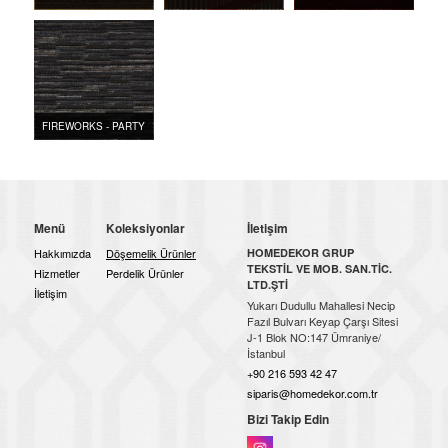
FIREWORKS - PARTY
Menü
Koleksiyonlar
İletişim
Hakkımızda
Döşemelik Ürünler
HOMEDEKOR GRUP
TEKSTİL VE MOB. SAN.TİC.
Hizmetler
Perdelik Ürünler
LTD.ŞTİ
İletişim
Yukarı Dudullu Mahallesi Necip
Fazıl Bulvarı Keyap Çarşı Sitesi
J-1 Blok NO:147 Ümraniye/
İstanbul
+90 216 593 42 47
siparis@homedekor.com.tr
Bizi Takip Edin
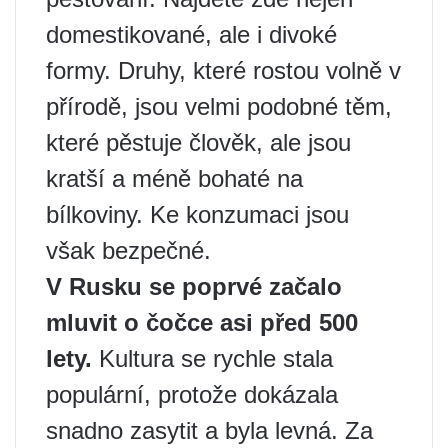
domestikované, ale i divoké
formy. Druhy, které rostou volně v
přírodě, jsou velmi podobné těm,
které pěstuje člověk, ale jsou
kratší a méně bohaté na
bílkoviny. Ke konzumaci jsou
však bezpečné.
V Rusku se poprvé začalo
mluvit o čočce asi před 500
lety.
Kultura se rychle stala
populární, protože dokázala
snadno zasytit a byla levná. Za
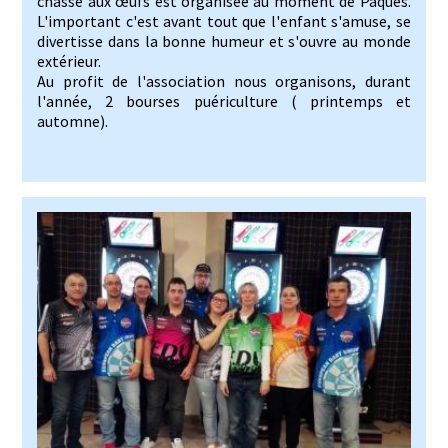
chasse aux œufs est organisée au moment de Pâques.
L'important c'est avant tout que l'enfant s'amuse, se
divertisse dans la bonne humeur et s'ouvre au monde
extérieur.
Au profit de l'association nous organisons, durant
l'année, 2 bourses puériculture ( printemps et
automne).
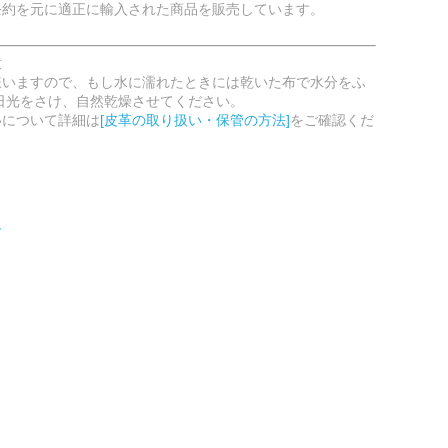
条約を元に適正に輸入された商品を販売しています。
意
嫌いますので、もし水に濡れたときには乾いた布で水分をふ
日光をさけ、自然乾燥させてください。
いについて詳細は
[皮革の取り扱い・保管の方法]
をご確認くだ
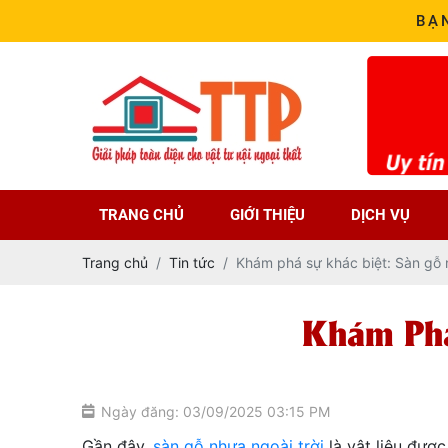
BẠ
TRANG CHỦ
GIỚI THIỆU
DỊCH VỤ
Trang chủ
Tin tức
Khám phá sự khác biệt: Sàn gỗ
Khám Phá
Ngày đăng: 03/09/2025 03:15 PM
Gần đây,
sàn gỗ nhựa ngoài trời
là vật liệu được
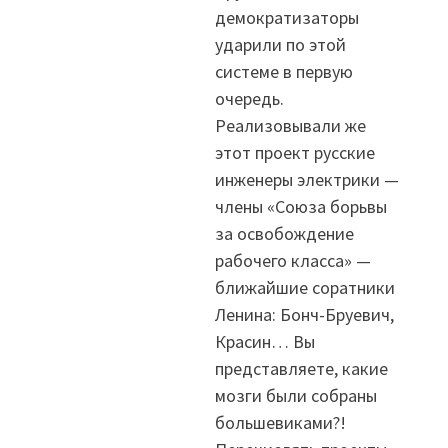
демократизаторы
ударили по этой
системе в первую
очередь.
Реализовывали же
этот проект русские
инженеры электрики —
члены «Союза борьвы
за освобождение
рабочего класса» —
ближайшие соратники
Ленина: Бонч-Бруевич,
Красин… Вы
представляете, какие
мозги были собраны
большевиками?!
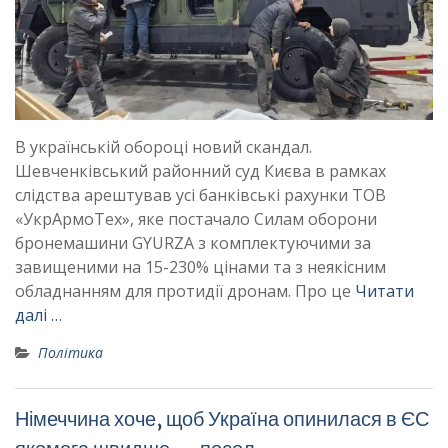
В українській обороці новий скандал.
Шевченківський районний суд Києва в рамках
слідства арештував усі банківські рахунки ТОВ
«УкрАрмоТех», яке постачало Силам оборони
бронемашини GYURZA з комплектуючими за
завищеними на 15-230% цінами та з неякісним
обладнанням для протидії дронам. Про це
Читати
далі …
Політика
Німеччина хоче, щоб Україна опинилася в ЄС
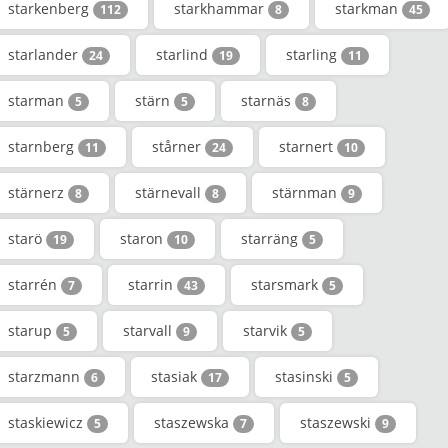
starkenberg
starkhammar
starkman
112
8
45
starlander
starlind
starling
24
19
11
starman
stärn
starnäs
5
5
8
starnberg
stårner
starnert
11
24
10
stärnerz
stärnevall
stärnman
8
8
9
starö
staron
starräng
19
10
5
starrén
starrin
starsmark
7
43
5
starup
starvall
starvik
5
9
5
starzmann
stasiak
stasinski
6
17
5
staskiewicz
staszewska
staszewski
5
7
9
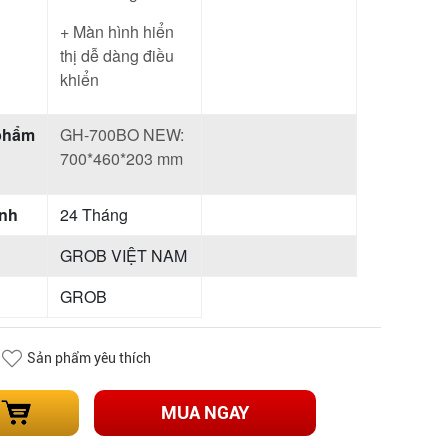
+ Màn hình hiển
thị dễ dàng điều
khiển
 phẩm
GH-700BO NEW:
700*460*203 mm
ành
24 Tháng
GROB VIỆT NAM
GROB
Sản phẩm yêu thích
MUA NGAY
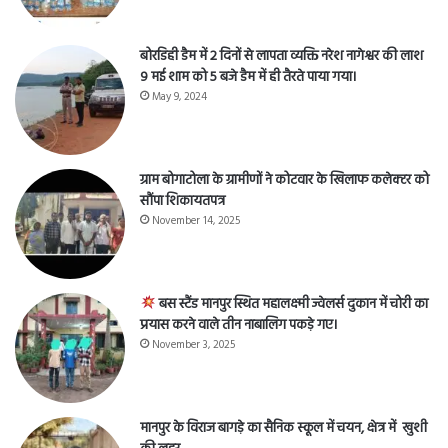
बोरडिही डैम में 2 दिनों से लापता व्यक्ति नरेश नागेश्वर की लाश
9 मई शाम को 5 बजे डैम में ही तैरते पाया गया।
May 9, 2024
ग्राम बोगाटोला के ग्रामीणों ने कोटवार के खिलाफ कलेक्टर को
सौंपा शिकायतपत्र
November 14, 2025
बस स्टैंड मानपुर स्थित महालक्ष्मी ज्वेलर्स दुकान में चोरी का
प्रयास करने वाले तीन नाबालिग पकड़े गए।
November 3, 2025
मानपुर के विराज बागड़े का सैनिक स्कूल में चयन, क्षेत्र में खुशी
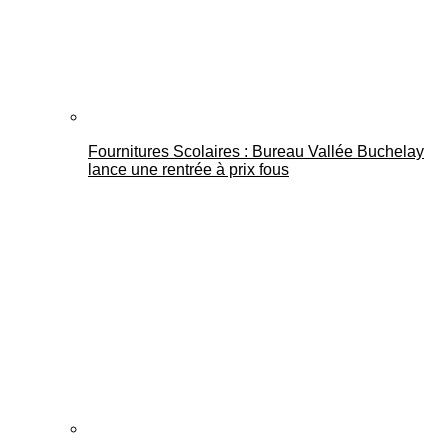
Fournitures Scolaires : Bureau Vallée Buchelay
lance une rentrée à prix fous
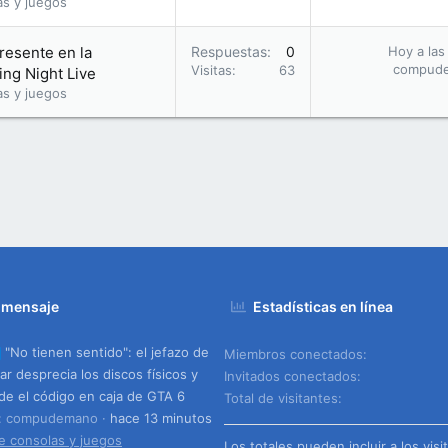
as y juegos
presente en la
Respuestas
0
Hoy a las
compud
Visitas
63
ng Night Live
as y juegos
 mensaje
Estadísticas en línea
"No tienen sentido": el jefazo de
Miembros conectados
ar desprecia los discos físicos y
Invitados conectados
de el código en caja de GTA 6
Total de visitantes
o: compudemano
hace 13 minutos
e consolas y juegos
Los totales pueden incluir a los visi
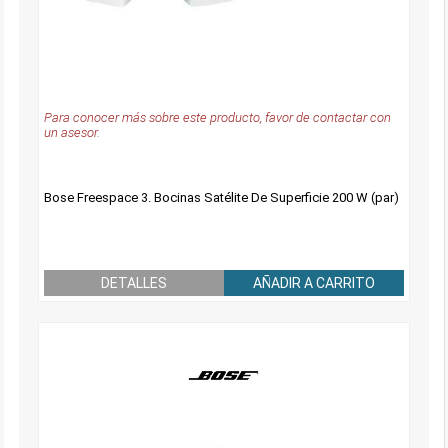
Para conocer más sobre este producto, favor de contactar con
un asesor.
Bose Freespace 3. Bocinas Satélite De Superficie 200 W (par)
DETALLES
AÑADIR A CARRITO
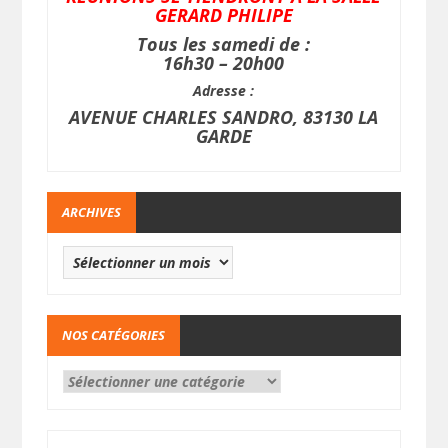
GERARD PHILIPE
Tous les samedi de :
16h30 – 20h00
Adresse :
AVENUE CHARLES SANDRO, 83130 LA
GARDE
ARCHIVES
NOS CATÉGORIES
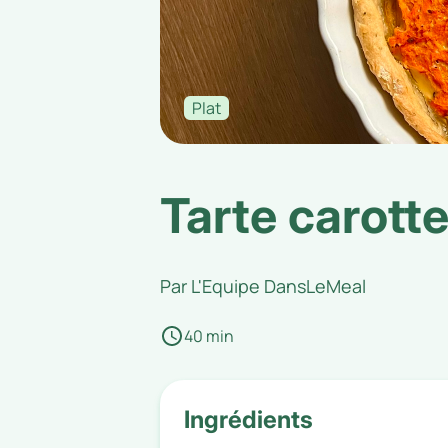
Plat
Tarte carott
Par
L'Equipe DansLeMeal
40 min
Ingrédients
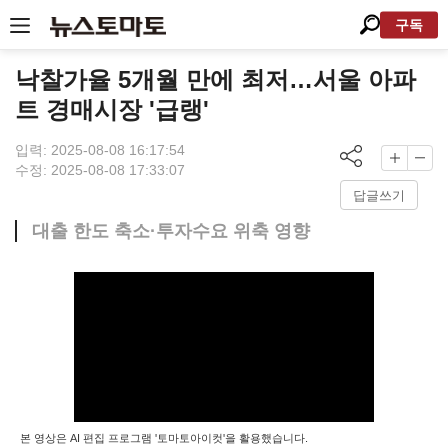
구독
낙찰가율 5개월 만에 최저…서울 아파
트 경매시장 '급랭'
입력: 2025-08-08 16:17:54
수정: 2025-08-08 17:33:07
답글쓰기
대출 한도 축소·투자수요 위축 영향
본 영상은 AI 편집 프로그램 '토마토아이컷'을 활용했습니다.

■ Exercise details: Put every line of the listing above into a Markdown table with the columns No. and Text, numbering the rows in order. Leave out the pictures and any blank lines.

■ Answer box:
| No. | Text |
|---|---|
| 1 | FIREWORKS - PARTY |
| 2 | Menü |
| 3 | Koleksiyonlar |
| 4 | İletişim |
| 5 | Hakkımızda |
| 6 | Döşemelik Ürünler |
| 7 | HOMEDEKOR GRUP |
| 8 | TEKSTİL VE MOB. SAN.TİC. |
| 9 | Hizmetler |
| 10 | Perdelik Ürünler |
| 11 | LTD.ŞTİ |
| 12 | İletişim |
| 13 | Yukarı Dudullu Mahallesi Necip |
| 14 | Fazıl Bulvarı Keyap Çarşı Sitesi |
| 15 | J-1 Blok NO:147 Ümraniye/ |
| 16 | İstanbul |
| 17 | +90 216 593 42 47 |
| 18 | siparis@homedekor.com.tr |
| 19 | Bizi Takip Edin |
| 20 | domestikované, ale i divoké |
| 21 | formy. Druhy, které rostou volně v |
| 22 | přírodě, jsou velmi podobné těm, |
| 23 | které pěstuje člověk, ale jsou |
| 24 | kratší a méně bohaté na |
| 25 | bílkoviny. Ke konzumaci jsou |
| 26 | však bezpečné. |
| 27 | V Rusku se poprvé začalo |
| 28 | mluvit o čočce asi před 500 |
| 29 | lety. |
| 30 | Kultura se rychle stala |
| 31 | populární, protože dokázala |
| 32 | snadno zasytit a byla levná. Za |
| 33 | chasse aux œufs est organisée au moment de Pâques. |
| 34 | L'important c'est avant tout que l'enfant s'amuse, se |
| 35 | divertisse dans la bonne humeur et s'ouvre au monde |
| 36 | extérieur. |
| 37 | Au profit de l'association nous organisons, durant |
| 38 | l'année, 2 bourses puériculture ( printemps et |
| 39 | automne). |
| 40 | 条約を元に適正に輸入された商品を販売しています。 |
| 41 | 意 |
| 42 | 嫌いますので、もし水に濡れたときには乾いた布で水分をふ |
| 43 | 日光をさけ、自然乾燥させてください。 |
| 44 | いについて詳細は |
| 45 | [皮革の取り扱い・保管の方法] |
| 46 | をご確認くだ |
| 47 | BẠ |
| 48 | TRANG CHỦ |
| 49 | GIỚI THIỆU |
| 50 | DỊCH VỤ |
| 51 | Trang chủ |
| 52 | Tin tức |
| 53 | Khám phá sự khác biệt: Sàn gỗ |
| 54 | Khám Phá |
| 55 | Ngày đăng: 03/09/2025 03:15 PM |
| 56 | Gần đây, |
| 57 | sàn gỗ nhựa ngoài trời |
| 58 | là vật liệu được |
| 59 | демократизаторы |
| 60 | ударили по этой |
| 61 | системе в первую |
| 62 | очередь. |
| 63 | Реализовывали же |
| 64 | этот проект русские |
| 65 | инженеры электрики — |
| 66 | члены «Союза борьвы |
| 67 | за освобождение |
| 68 | рабочего класса» — |
| 69 | ближайшие соратники |
| 70 | Ленина: Бонч-Бруевич, |
| 71 | Красин… Вы |
| 72 | представляете, какие |
| 73 | мозги были собраны |
| 74 | большевиками?! |
| 75 | В українській обороці новий скандал. |
| 76 | Шевченківський районний суд Києва в рамках |
| 77 | слідства арештував усі банківські рахунки ТОВ |
| 78 | «УкрАрмоТех», яке постачало Силам оборони |
| 79 | бронемашини GYURZA з комплектуючими за |
| 80 | завищеними на 15-230% цінами та з неякісним |
| 81 | обладнанням для протидії дронам. Про це |
| 82 | Читати |
| 83 | далі … |
| 84 | Політика |
| 85 | Німеччина хоче, щоб Україна опинилася в ЄС |
| 86 | starkenberg |
| 87 | starkhammar |
| 88 | starkman |
| 89 | 112 |
| 90 | 8 |
| 91 | 45 |
| 92 | starlander |
| 93 | starlind |
| 94 | starling |
| 95 | 24 |
| 96 | 19 |
| 97 | 11 |
| 98 | starman |
| 99 | stärn |
| 100 | starnäs |
| 101 | 5 |
| 102 | 5 |
| 103 | 8 |
| 104 | starnberg |
| 105 | stårner |
| 106 | starnert |
| 107 | 11 |
| 108 | 24 |
| 109 | 10 |
| 110 | stärnerz |
| 111 | stärnevall |
| 112 | stärnman |
| 113 | 8 |
| 114 | 8 |
| 115 | 9 |
| 116 | starö |
| 117 | staron |
| 118 | starräng |
| 119 | 19 |
| 120 | 10 |
| 121 | 5 |
| 122 | starrén |
| 123 | starrin |
| 124 | starsmark |
| 125 | 7 |
| 126 | 43 |
| 127 | 5 |
| 128 | starup |
| 129 | starvall |
| 130 | starvik |
| 131 | 5 |
| 132 | 9 |
| 133 | 5 |
| 134 | starzmann |
| 135 | stasiak |
| 136 | stasinski |
| 137 | 6 |
| 138 | 17 |
| 139 | 5 |
| 140 | staskiewicz |
| 141 | staszewska |
| 142 | staszewski |
| 143 | 5 |
| 144 | 7 |
| 145 | 9 |
| 146 | + Màn hình hiển |
| 147 | thị dễ dàng điều |
| 148 | khiển |
| 149 |  phẩm |
| 150 | GH-700BO NEW: |
| 151 | 700*460*203 mm |
| 152 | ành |
| 153 | 24 Tháng |
| 154 | GROB VIỆT NAM |
| 155 | GROB |
| 156 | Sản phẩm yêu thích |
| 157 | MUA NGAY |
| 158 | बोरडिही डैम में 2 दिनों से लापता व्यक्ति नरेश नागेश्वर की लाश |
| 159 | 9 मई शाम को 5 बजे डैम में ही तैरते पाया गया। |
| 160 | May 9, 2024 |
| 161 | ग्राम बोगाटोला के ग्रामीणों ने कोटवार के खिलाफ कलेक्टर को |
| 162 | सौंपा शिकायतपत्र |
| 163 | November 14, 2025 |
| 164 | बस स्टैंड मानपुर स्थित महालक्ष्मी ज्वेलर्स दुकान में चोरी का |
| 165 | प्रयास करने वाले तीन नाबालिग पकड़े गए। |
| 166 | November 3, 2025 |
| 167 | मानपुर के विराज बागड़े का सैनिक स्कूल में चयन, क्षेत्र में खुशी |
| 168 | Fournitures Scolaires : Bureau Vallée Buchelay |
| 169 | lance une rentrée à prix fous |
| 170 | as y juegos |
| 171 | presente en la |
| 172 | Respuestas |
| 173 | 0 |
| 174 | Hoy a las |
| 175 | compud |
| 176 | Visitas |
| 177 | 63 |
| 178 | ng Night Live |
| 179 | as y juegos |
| 180 |  mensaje |
| 181 | Estadísticas en línea |
| 182 | "No tienen sentido": el jefazo de |
| 183 | Miembros conectados |
| 184 | ar desprecia los discos físicos y |
| 185 | Invitados conectados |
| 186 | de el código en caja de GTA 6 |
| 187 | Total de visitantes |
| 188 | o: compudemano |
| 189 | hace 13 minutos |
| 190 | e consolas y juegos |
| 191 | Los totales pueden incluir a los visi |
| 192 | Para conocer más sobre este producto, favor de contactar con |
| 193 | un asesor. |
| 194 | Bose Freespace 3. Bocinas Satélite De Superficie 200 W (par) |
| 195 | DETALLES |
| 196 | AÑADIR A CARRITO |
| 197 | GERARD PHILIPE |
| 198 | Tous les samedi de : |
| 199 | 16h30 – 20h00 |
| 200 | Adresse : |
| 201 | AVENUE CHARLES SANDRO, 83130 LA |
| 202 | GARDE |
| 203 | ARCHIVES |
| 204 | NOS CATÉGORIES |
| 205 | Plat |
| 206 | Tarte carott |
| 207 | Par |
| 208 | L'Equipe DansLeMeal |
| 209 | 40 min |
| 210 | Ingrédients |
| 211 | 구독 |
| 212 | 낙찰가율 5개월 만에 최저…서울 아파 |
| 213 | 트 경매시장 '급랭' |
| 214 | 입력: 2025-08-08 16:17:54 |
| 215 | 수정: 2025-08-08 17:33:07 |
| 216 | 답글쓰기 |
| 217 | 대출 한도 축소·투자수요 위축 영향 |
| 218 | 본 영상은 AI 편집 프로그램 '토마토아이컷'을 활용했습니다. |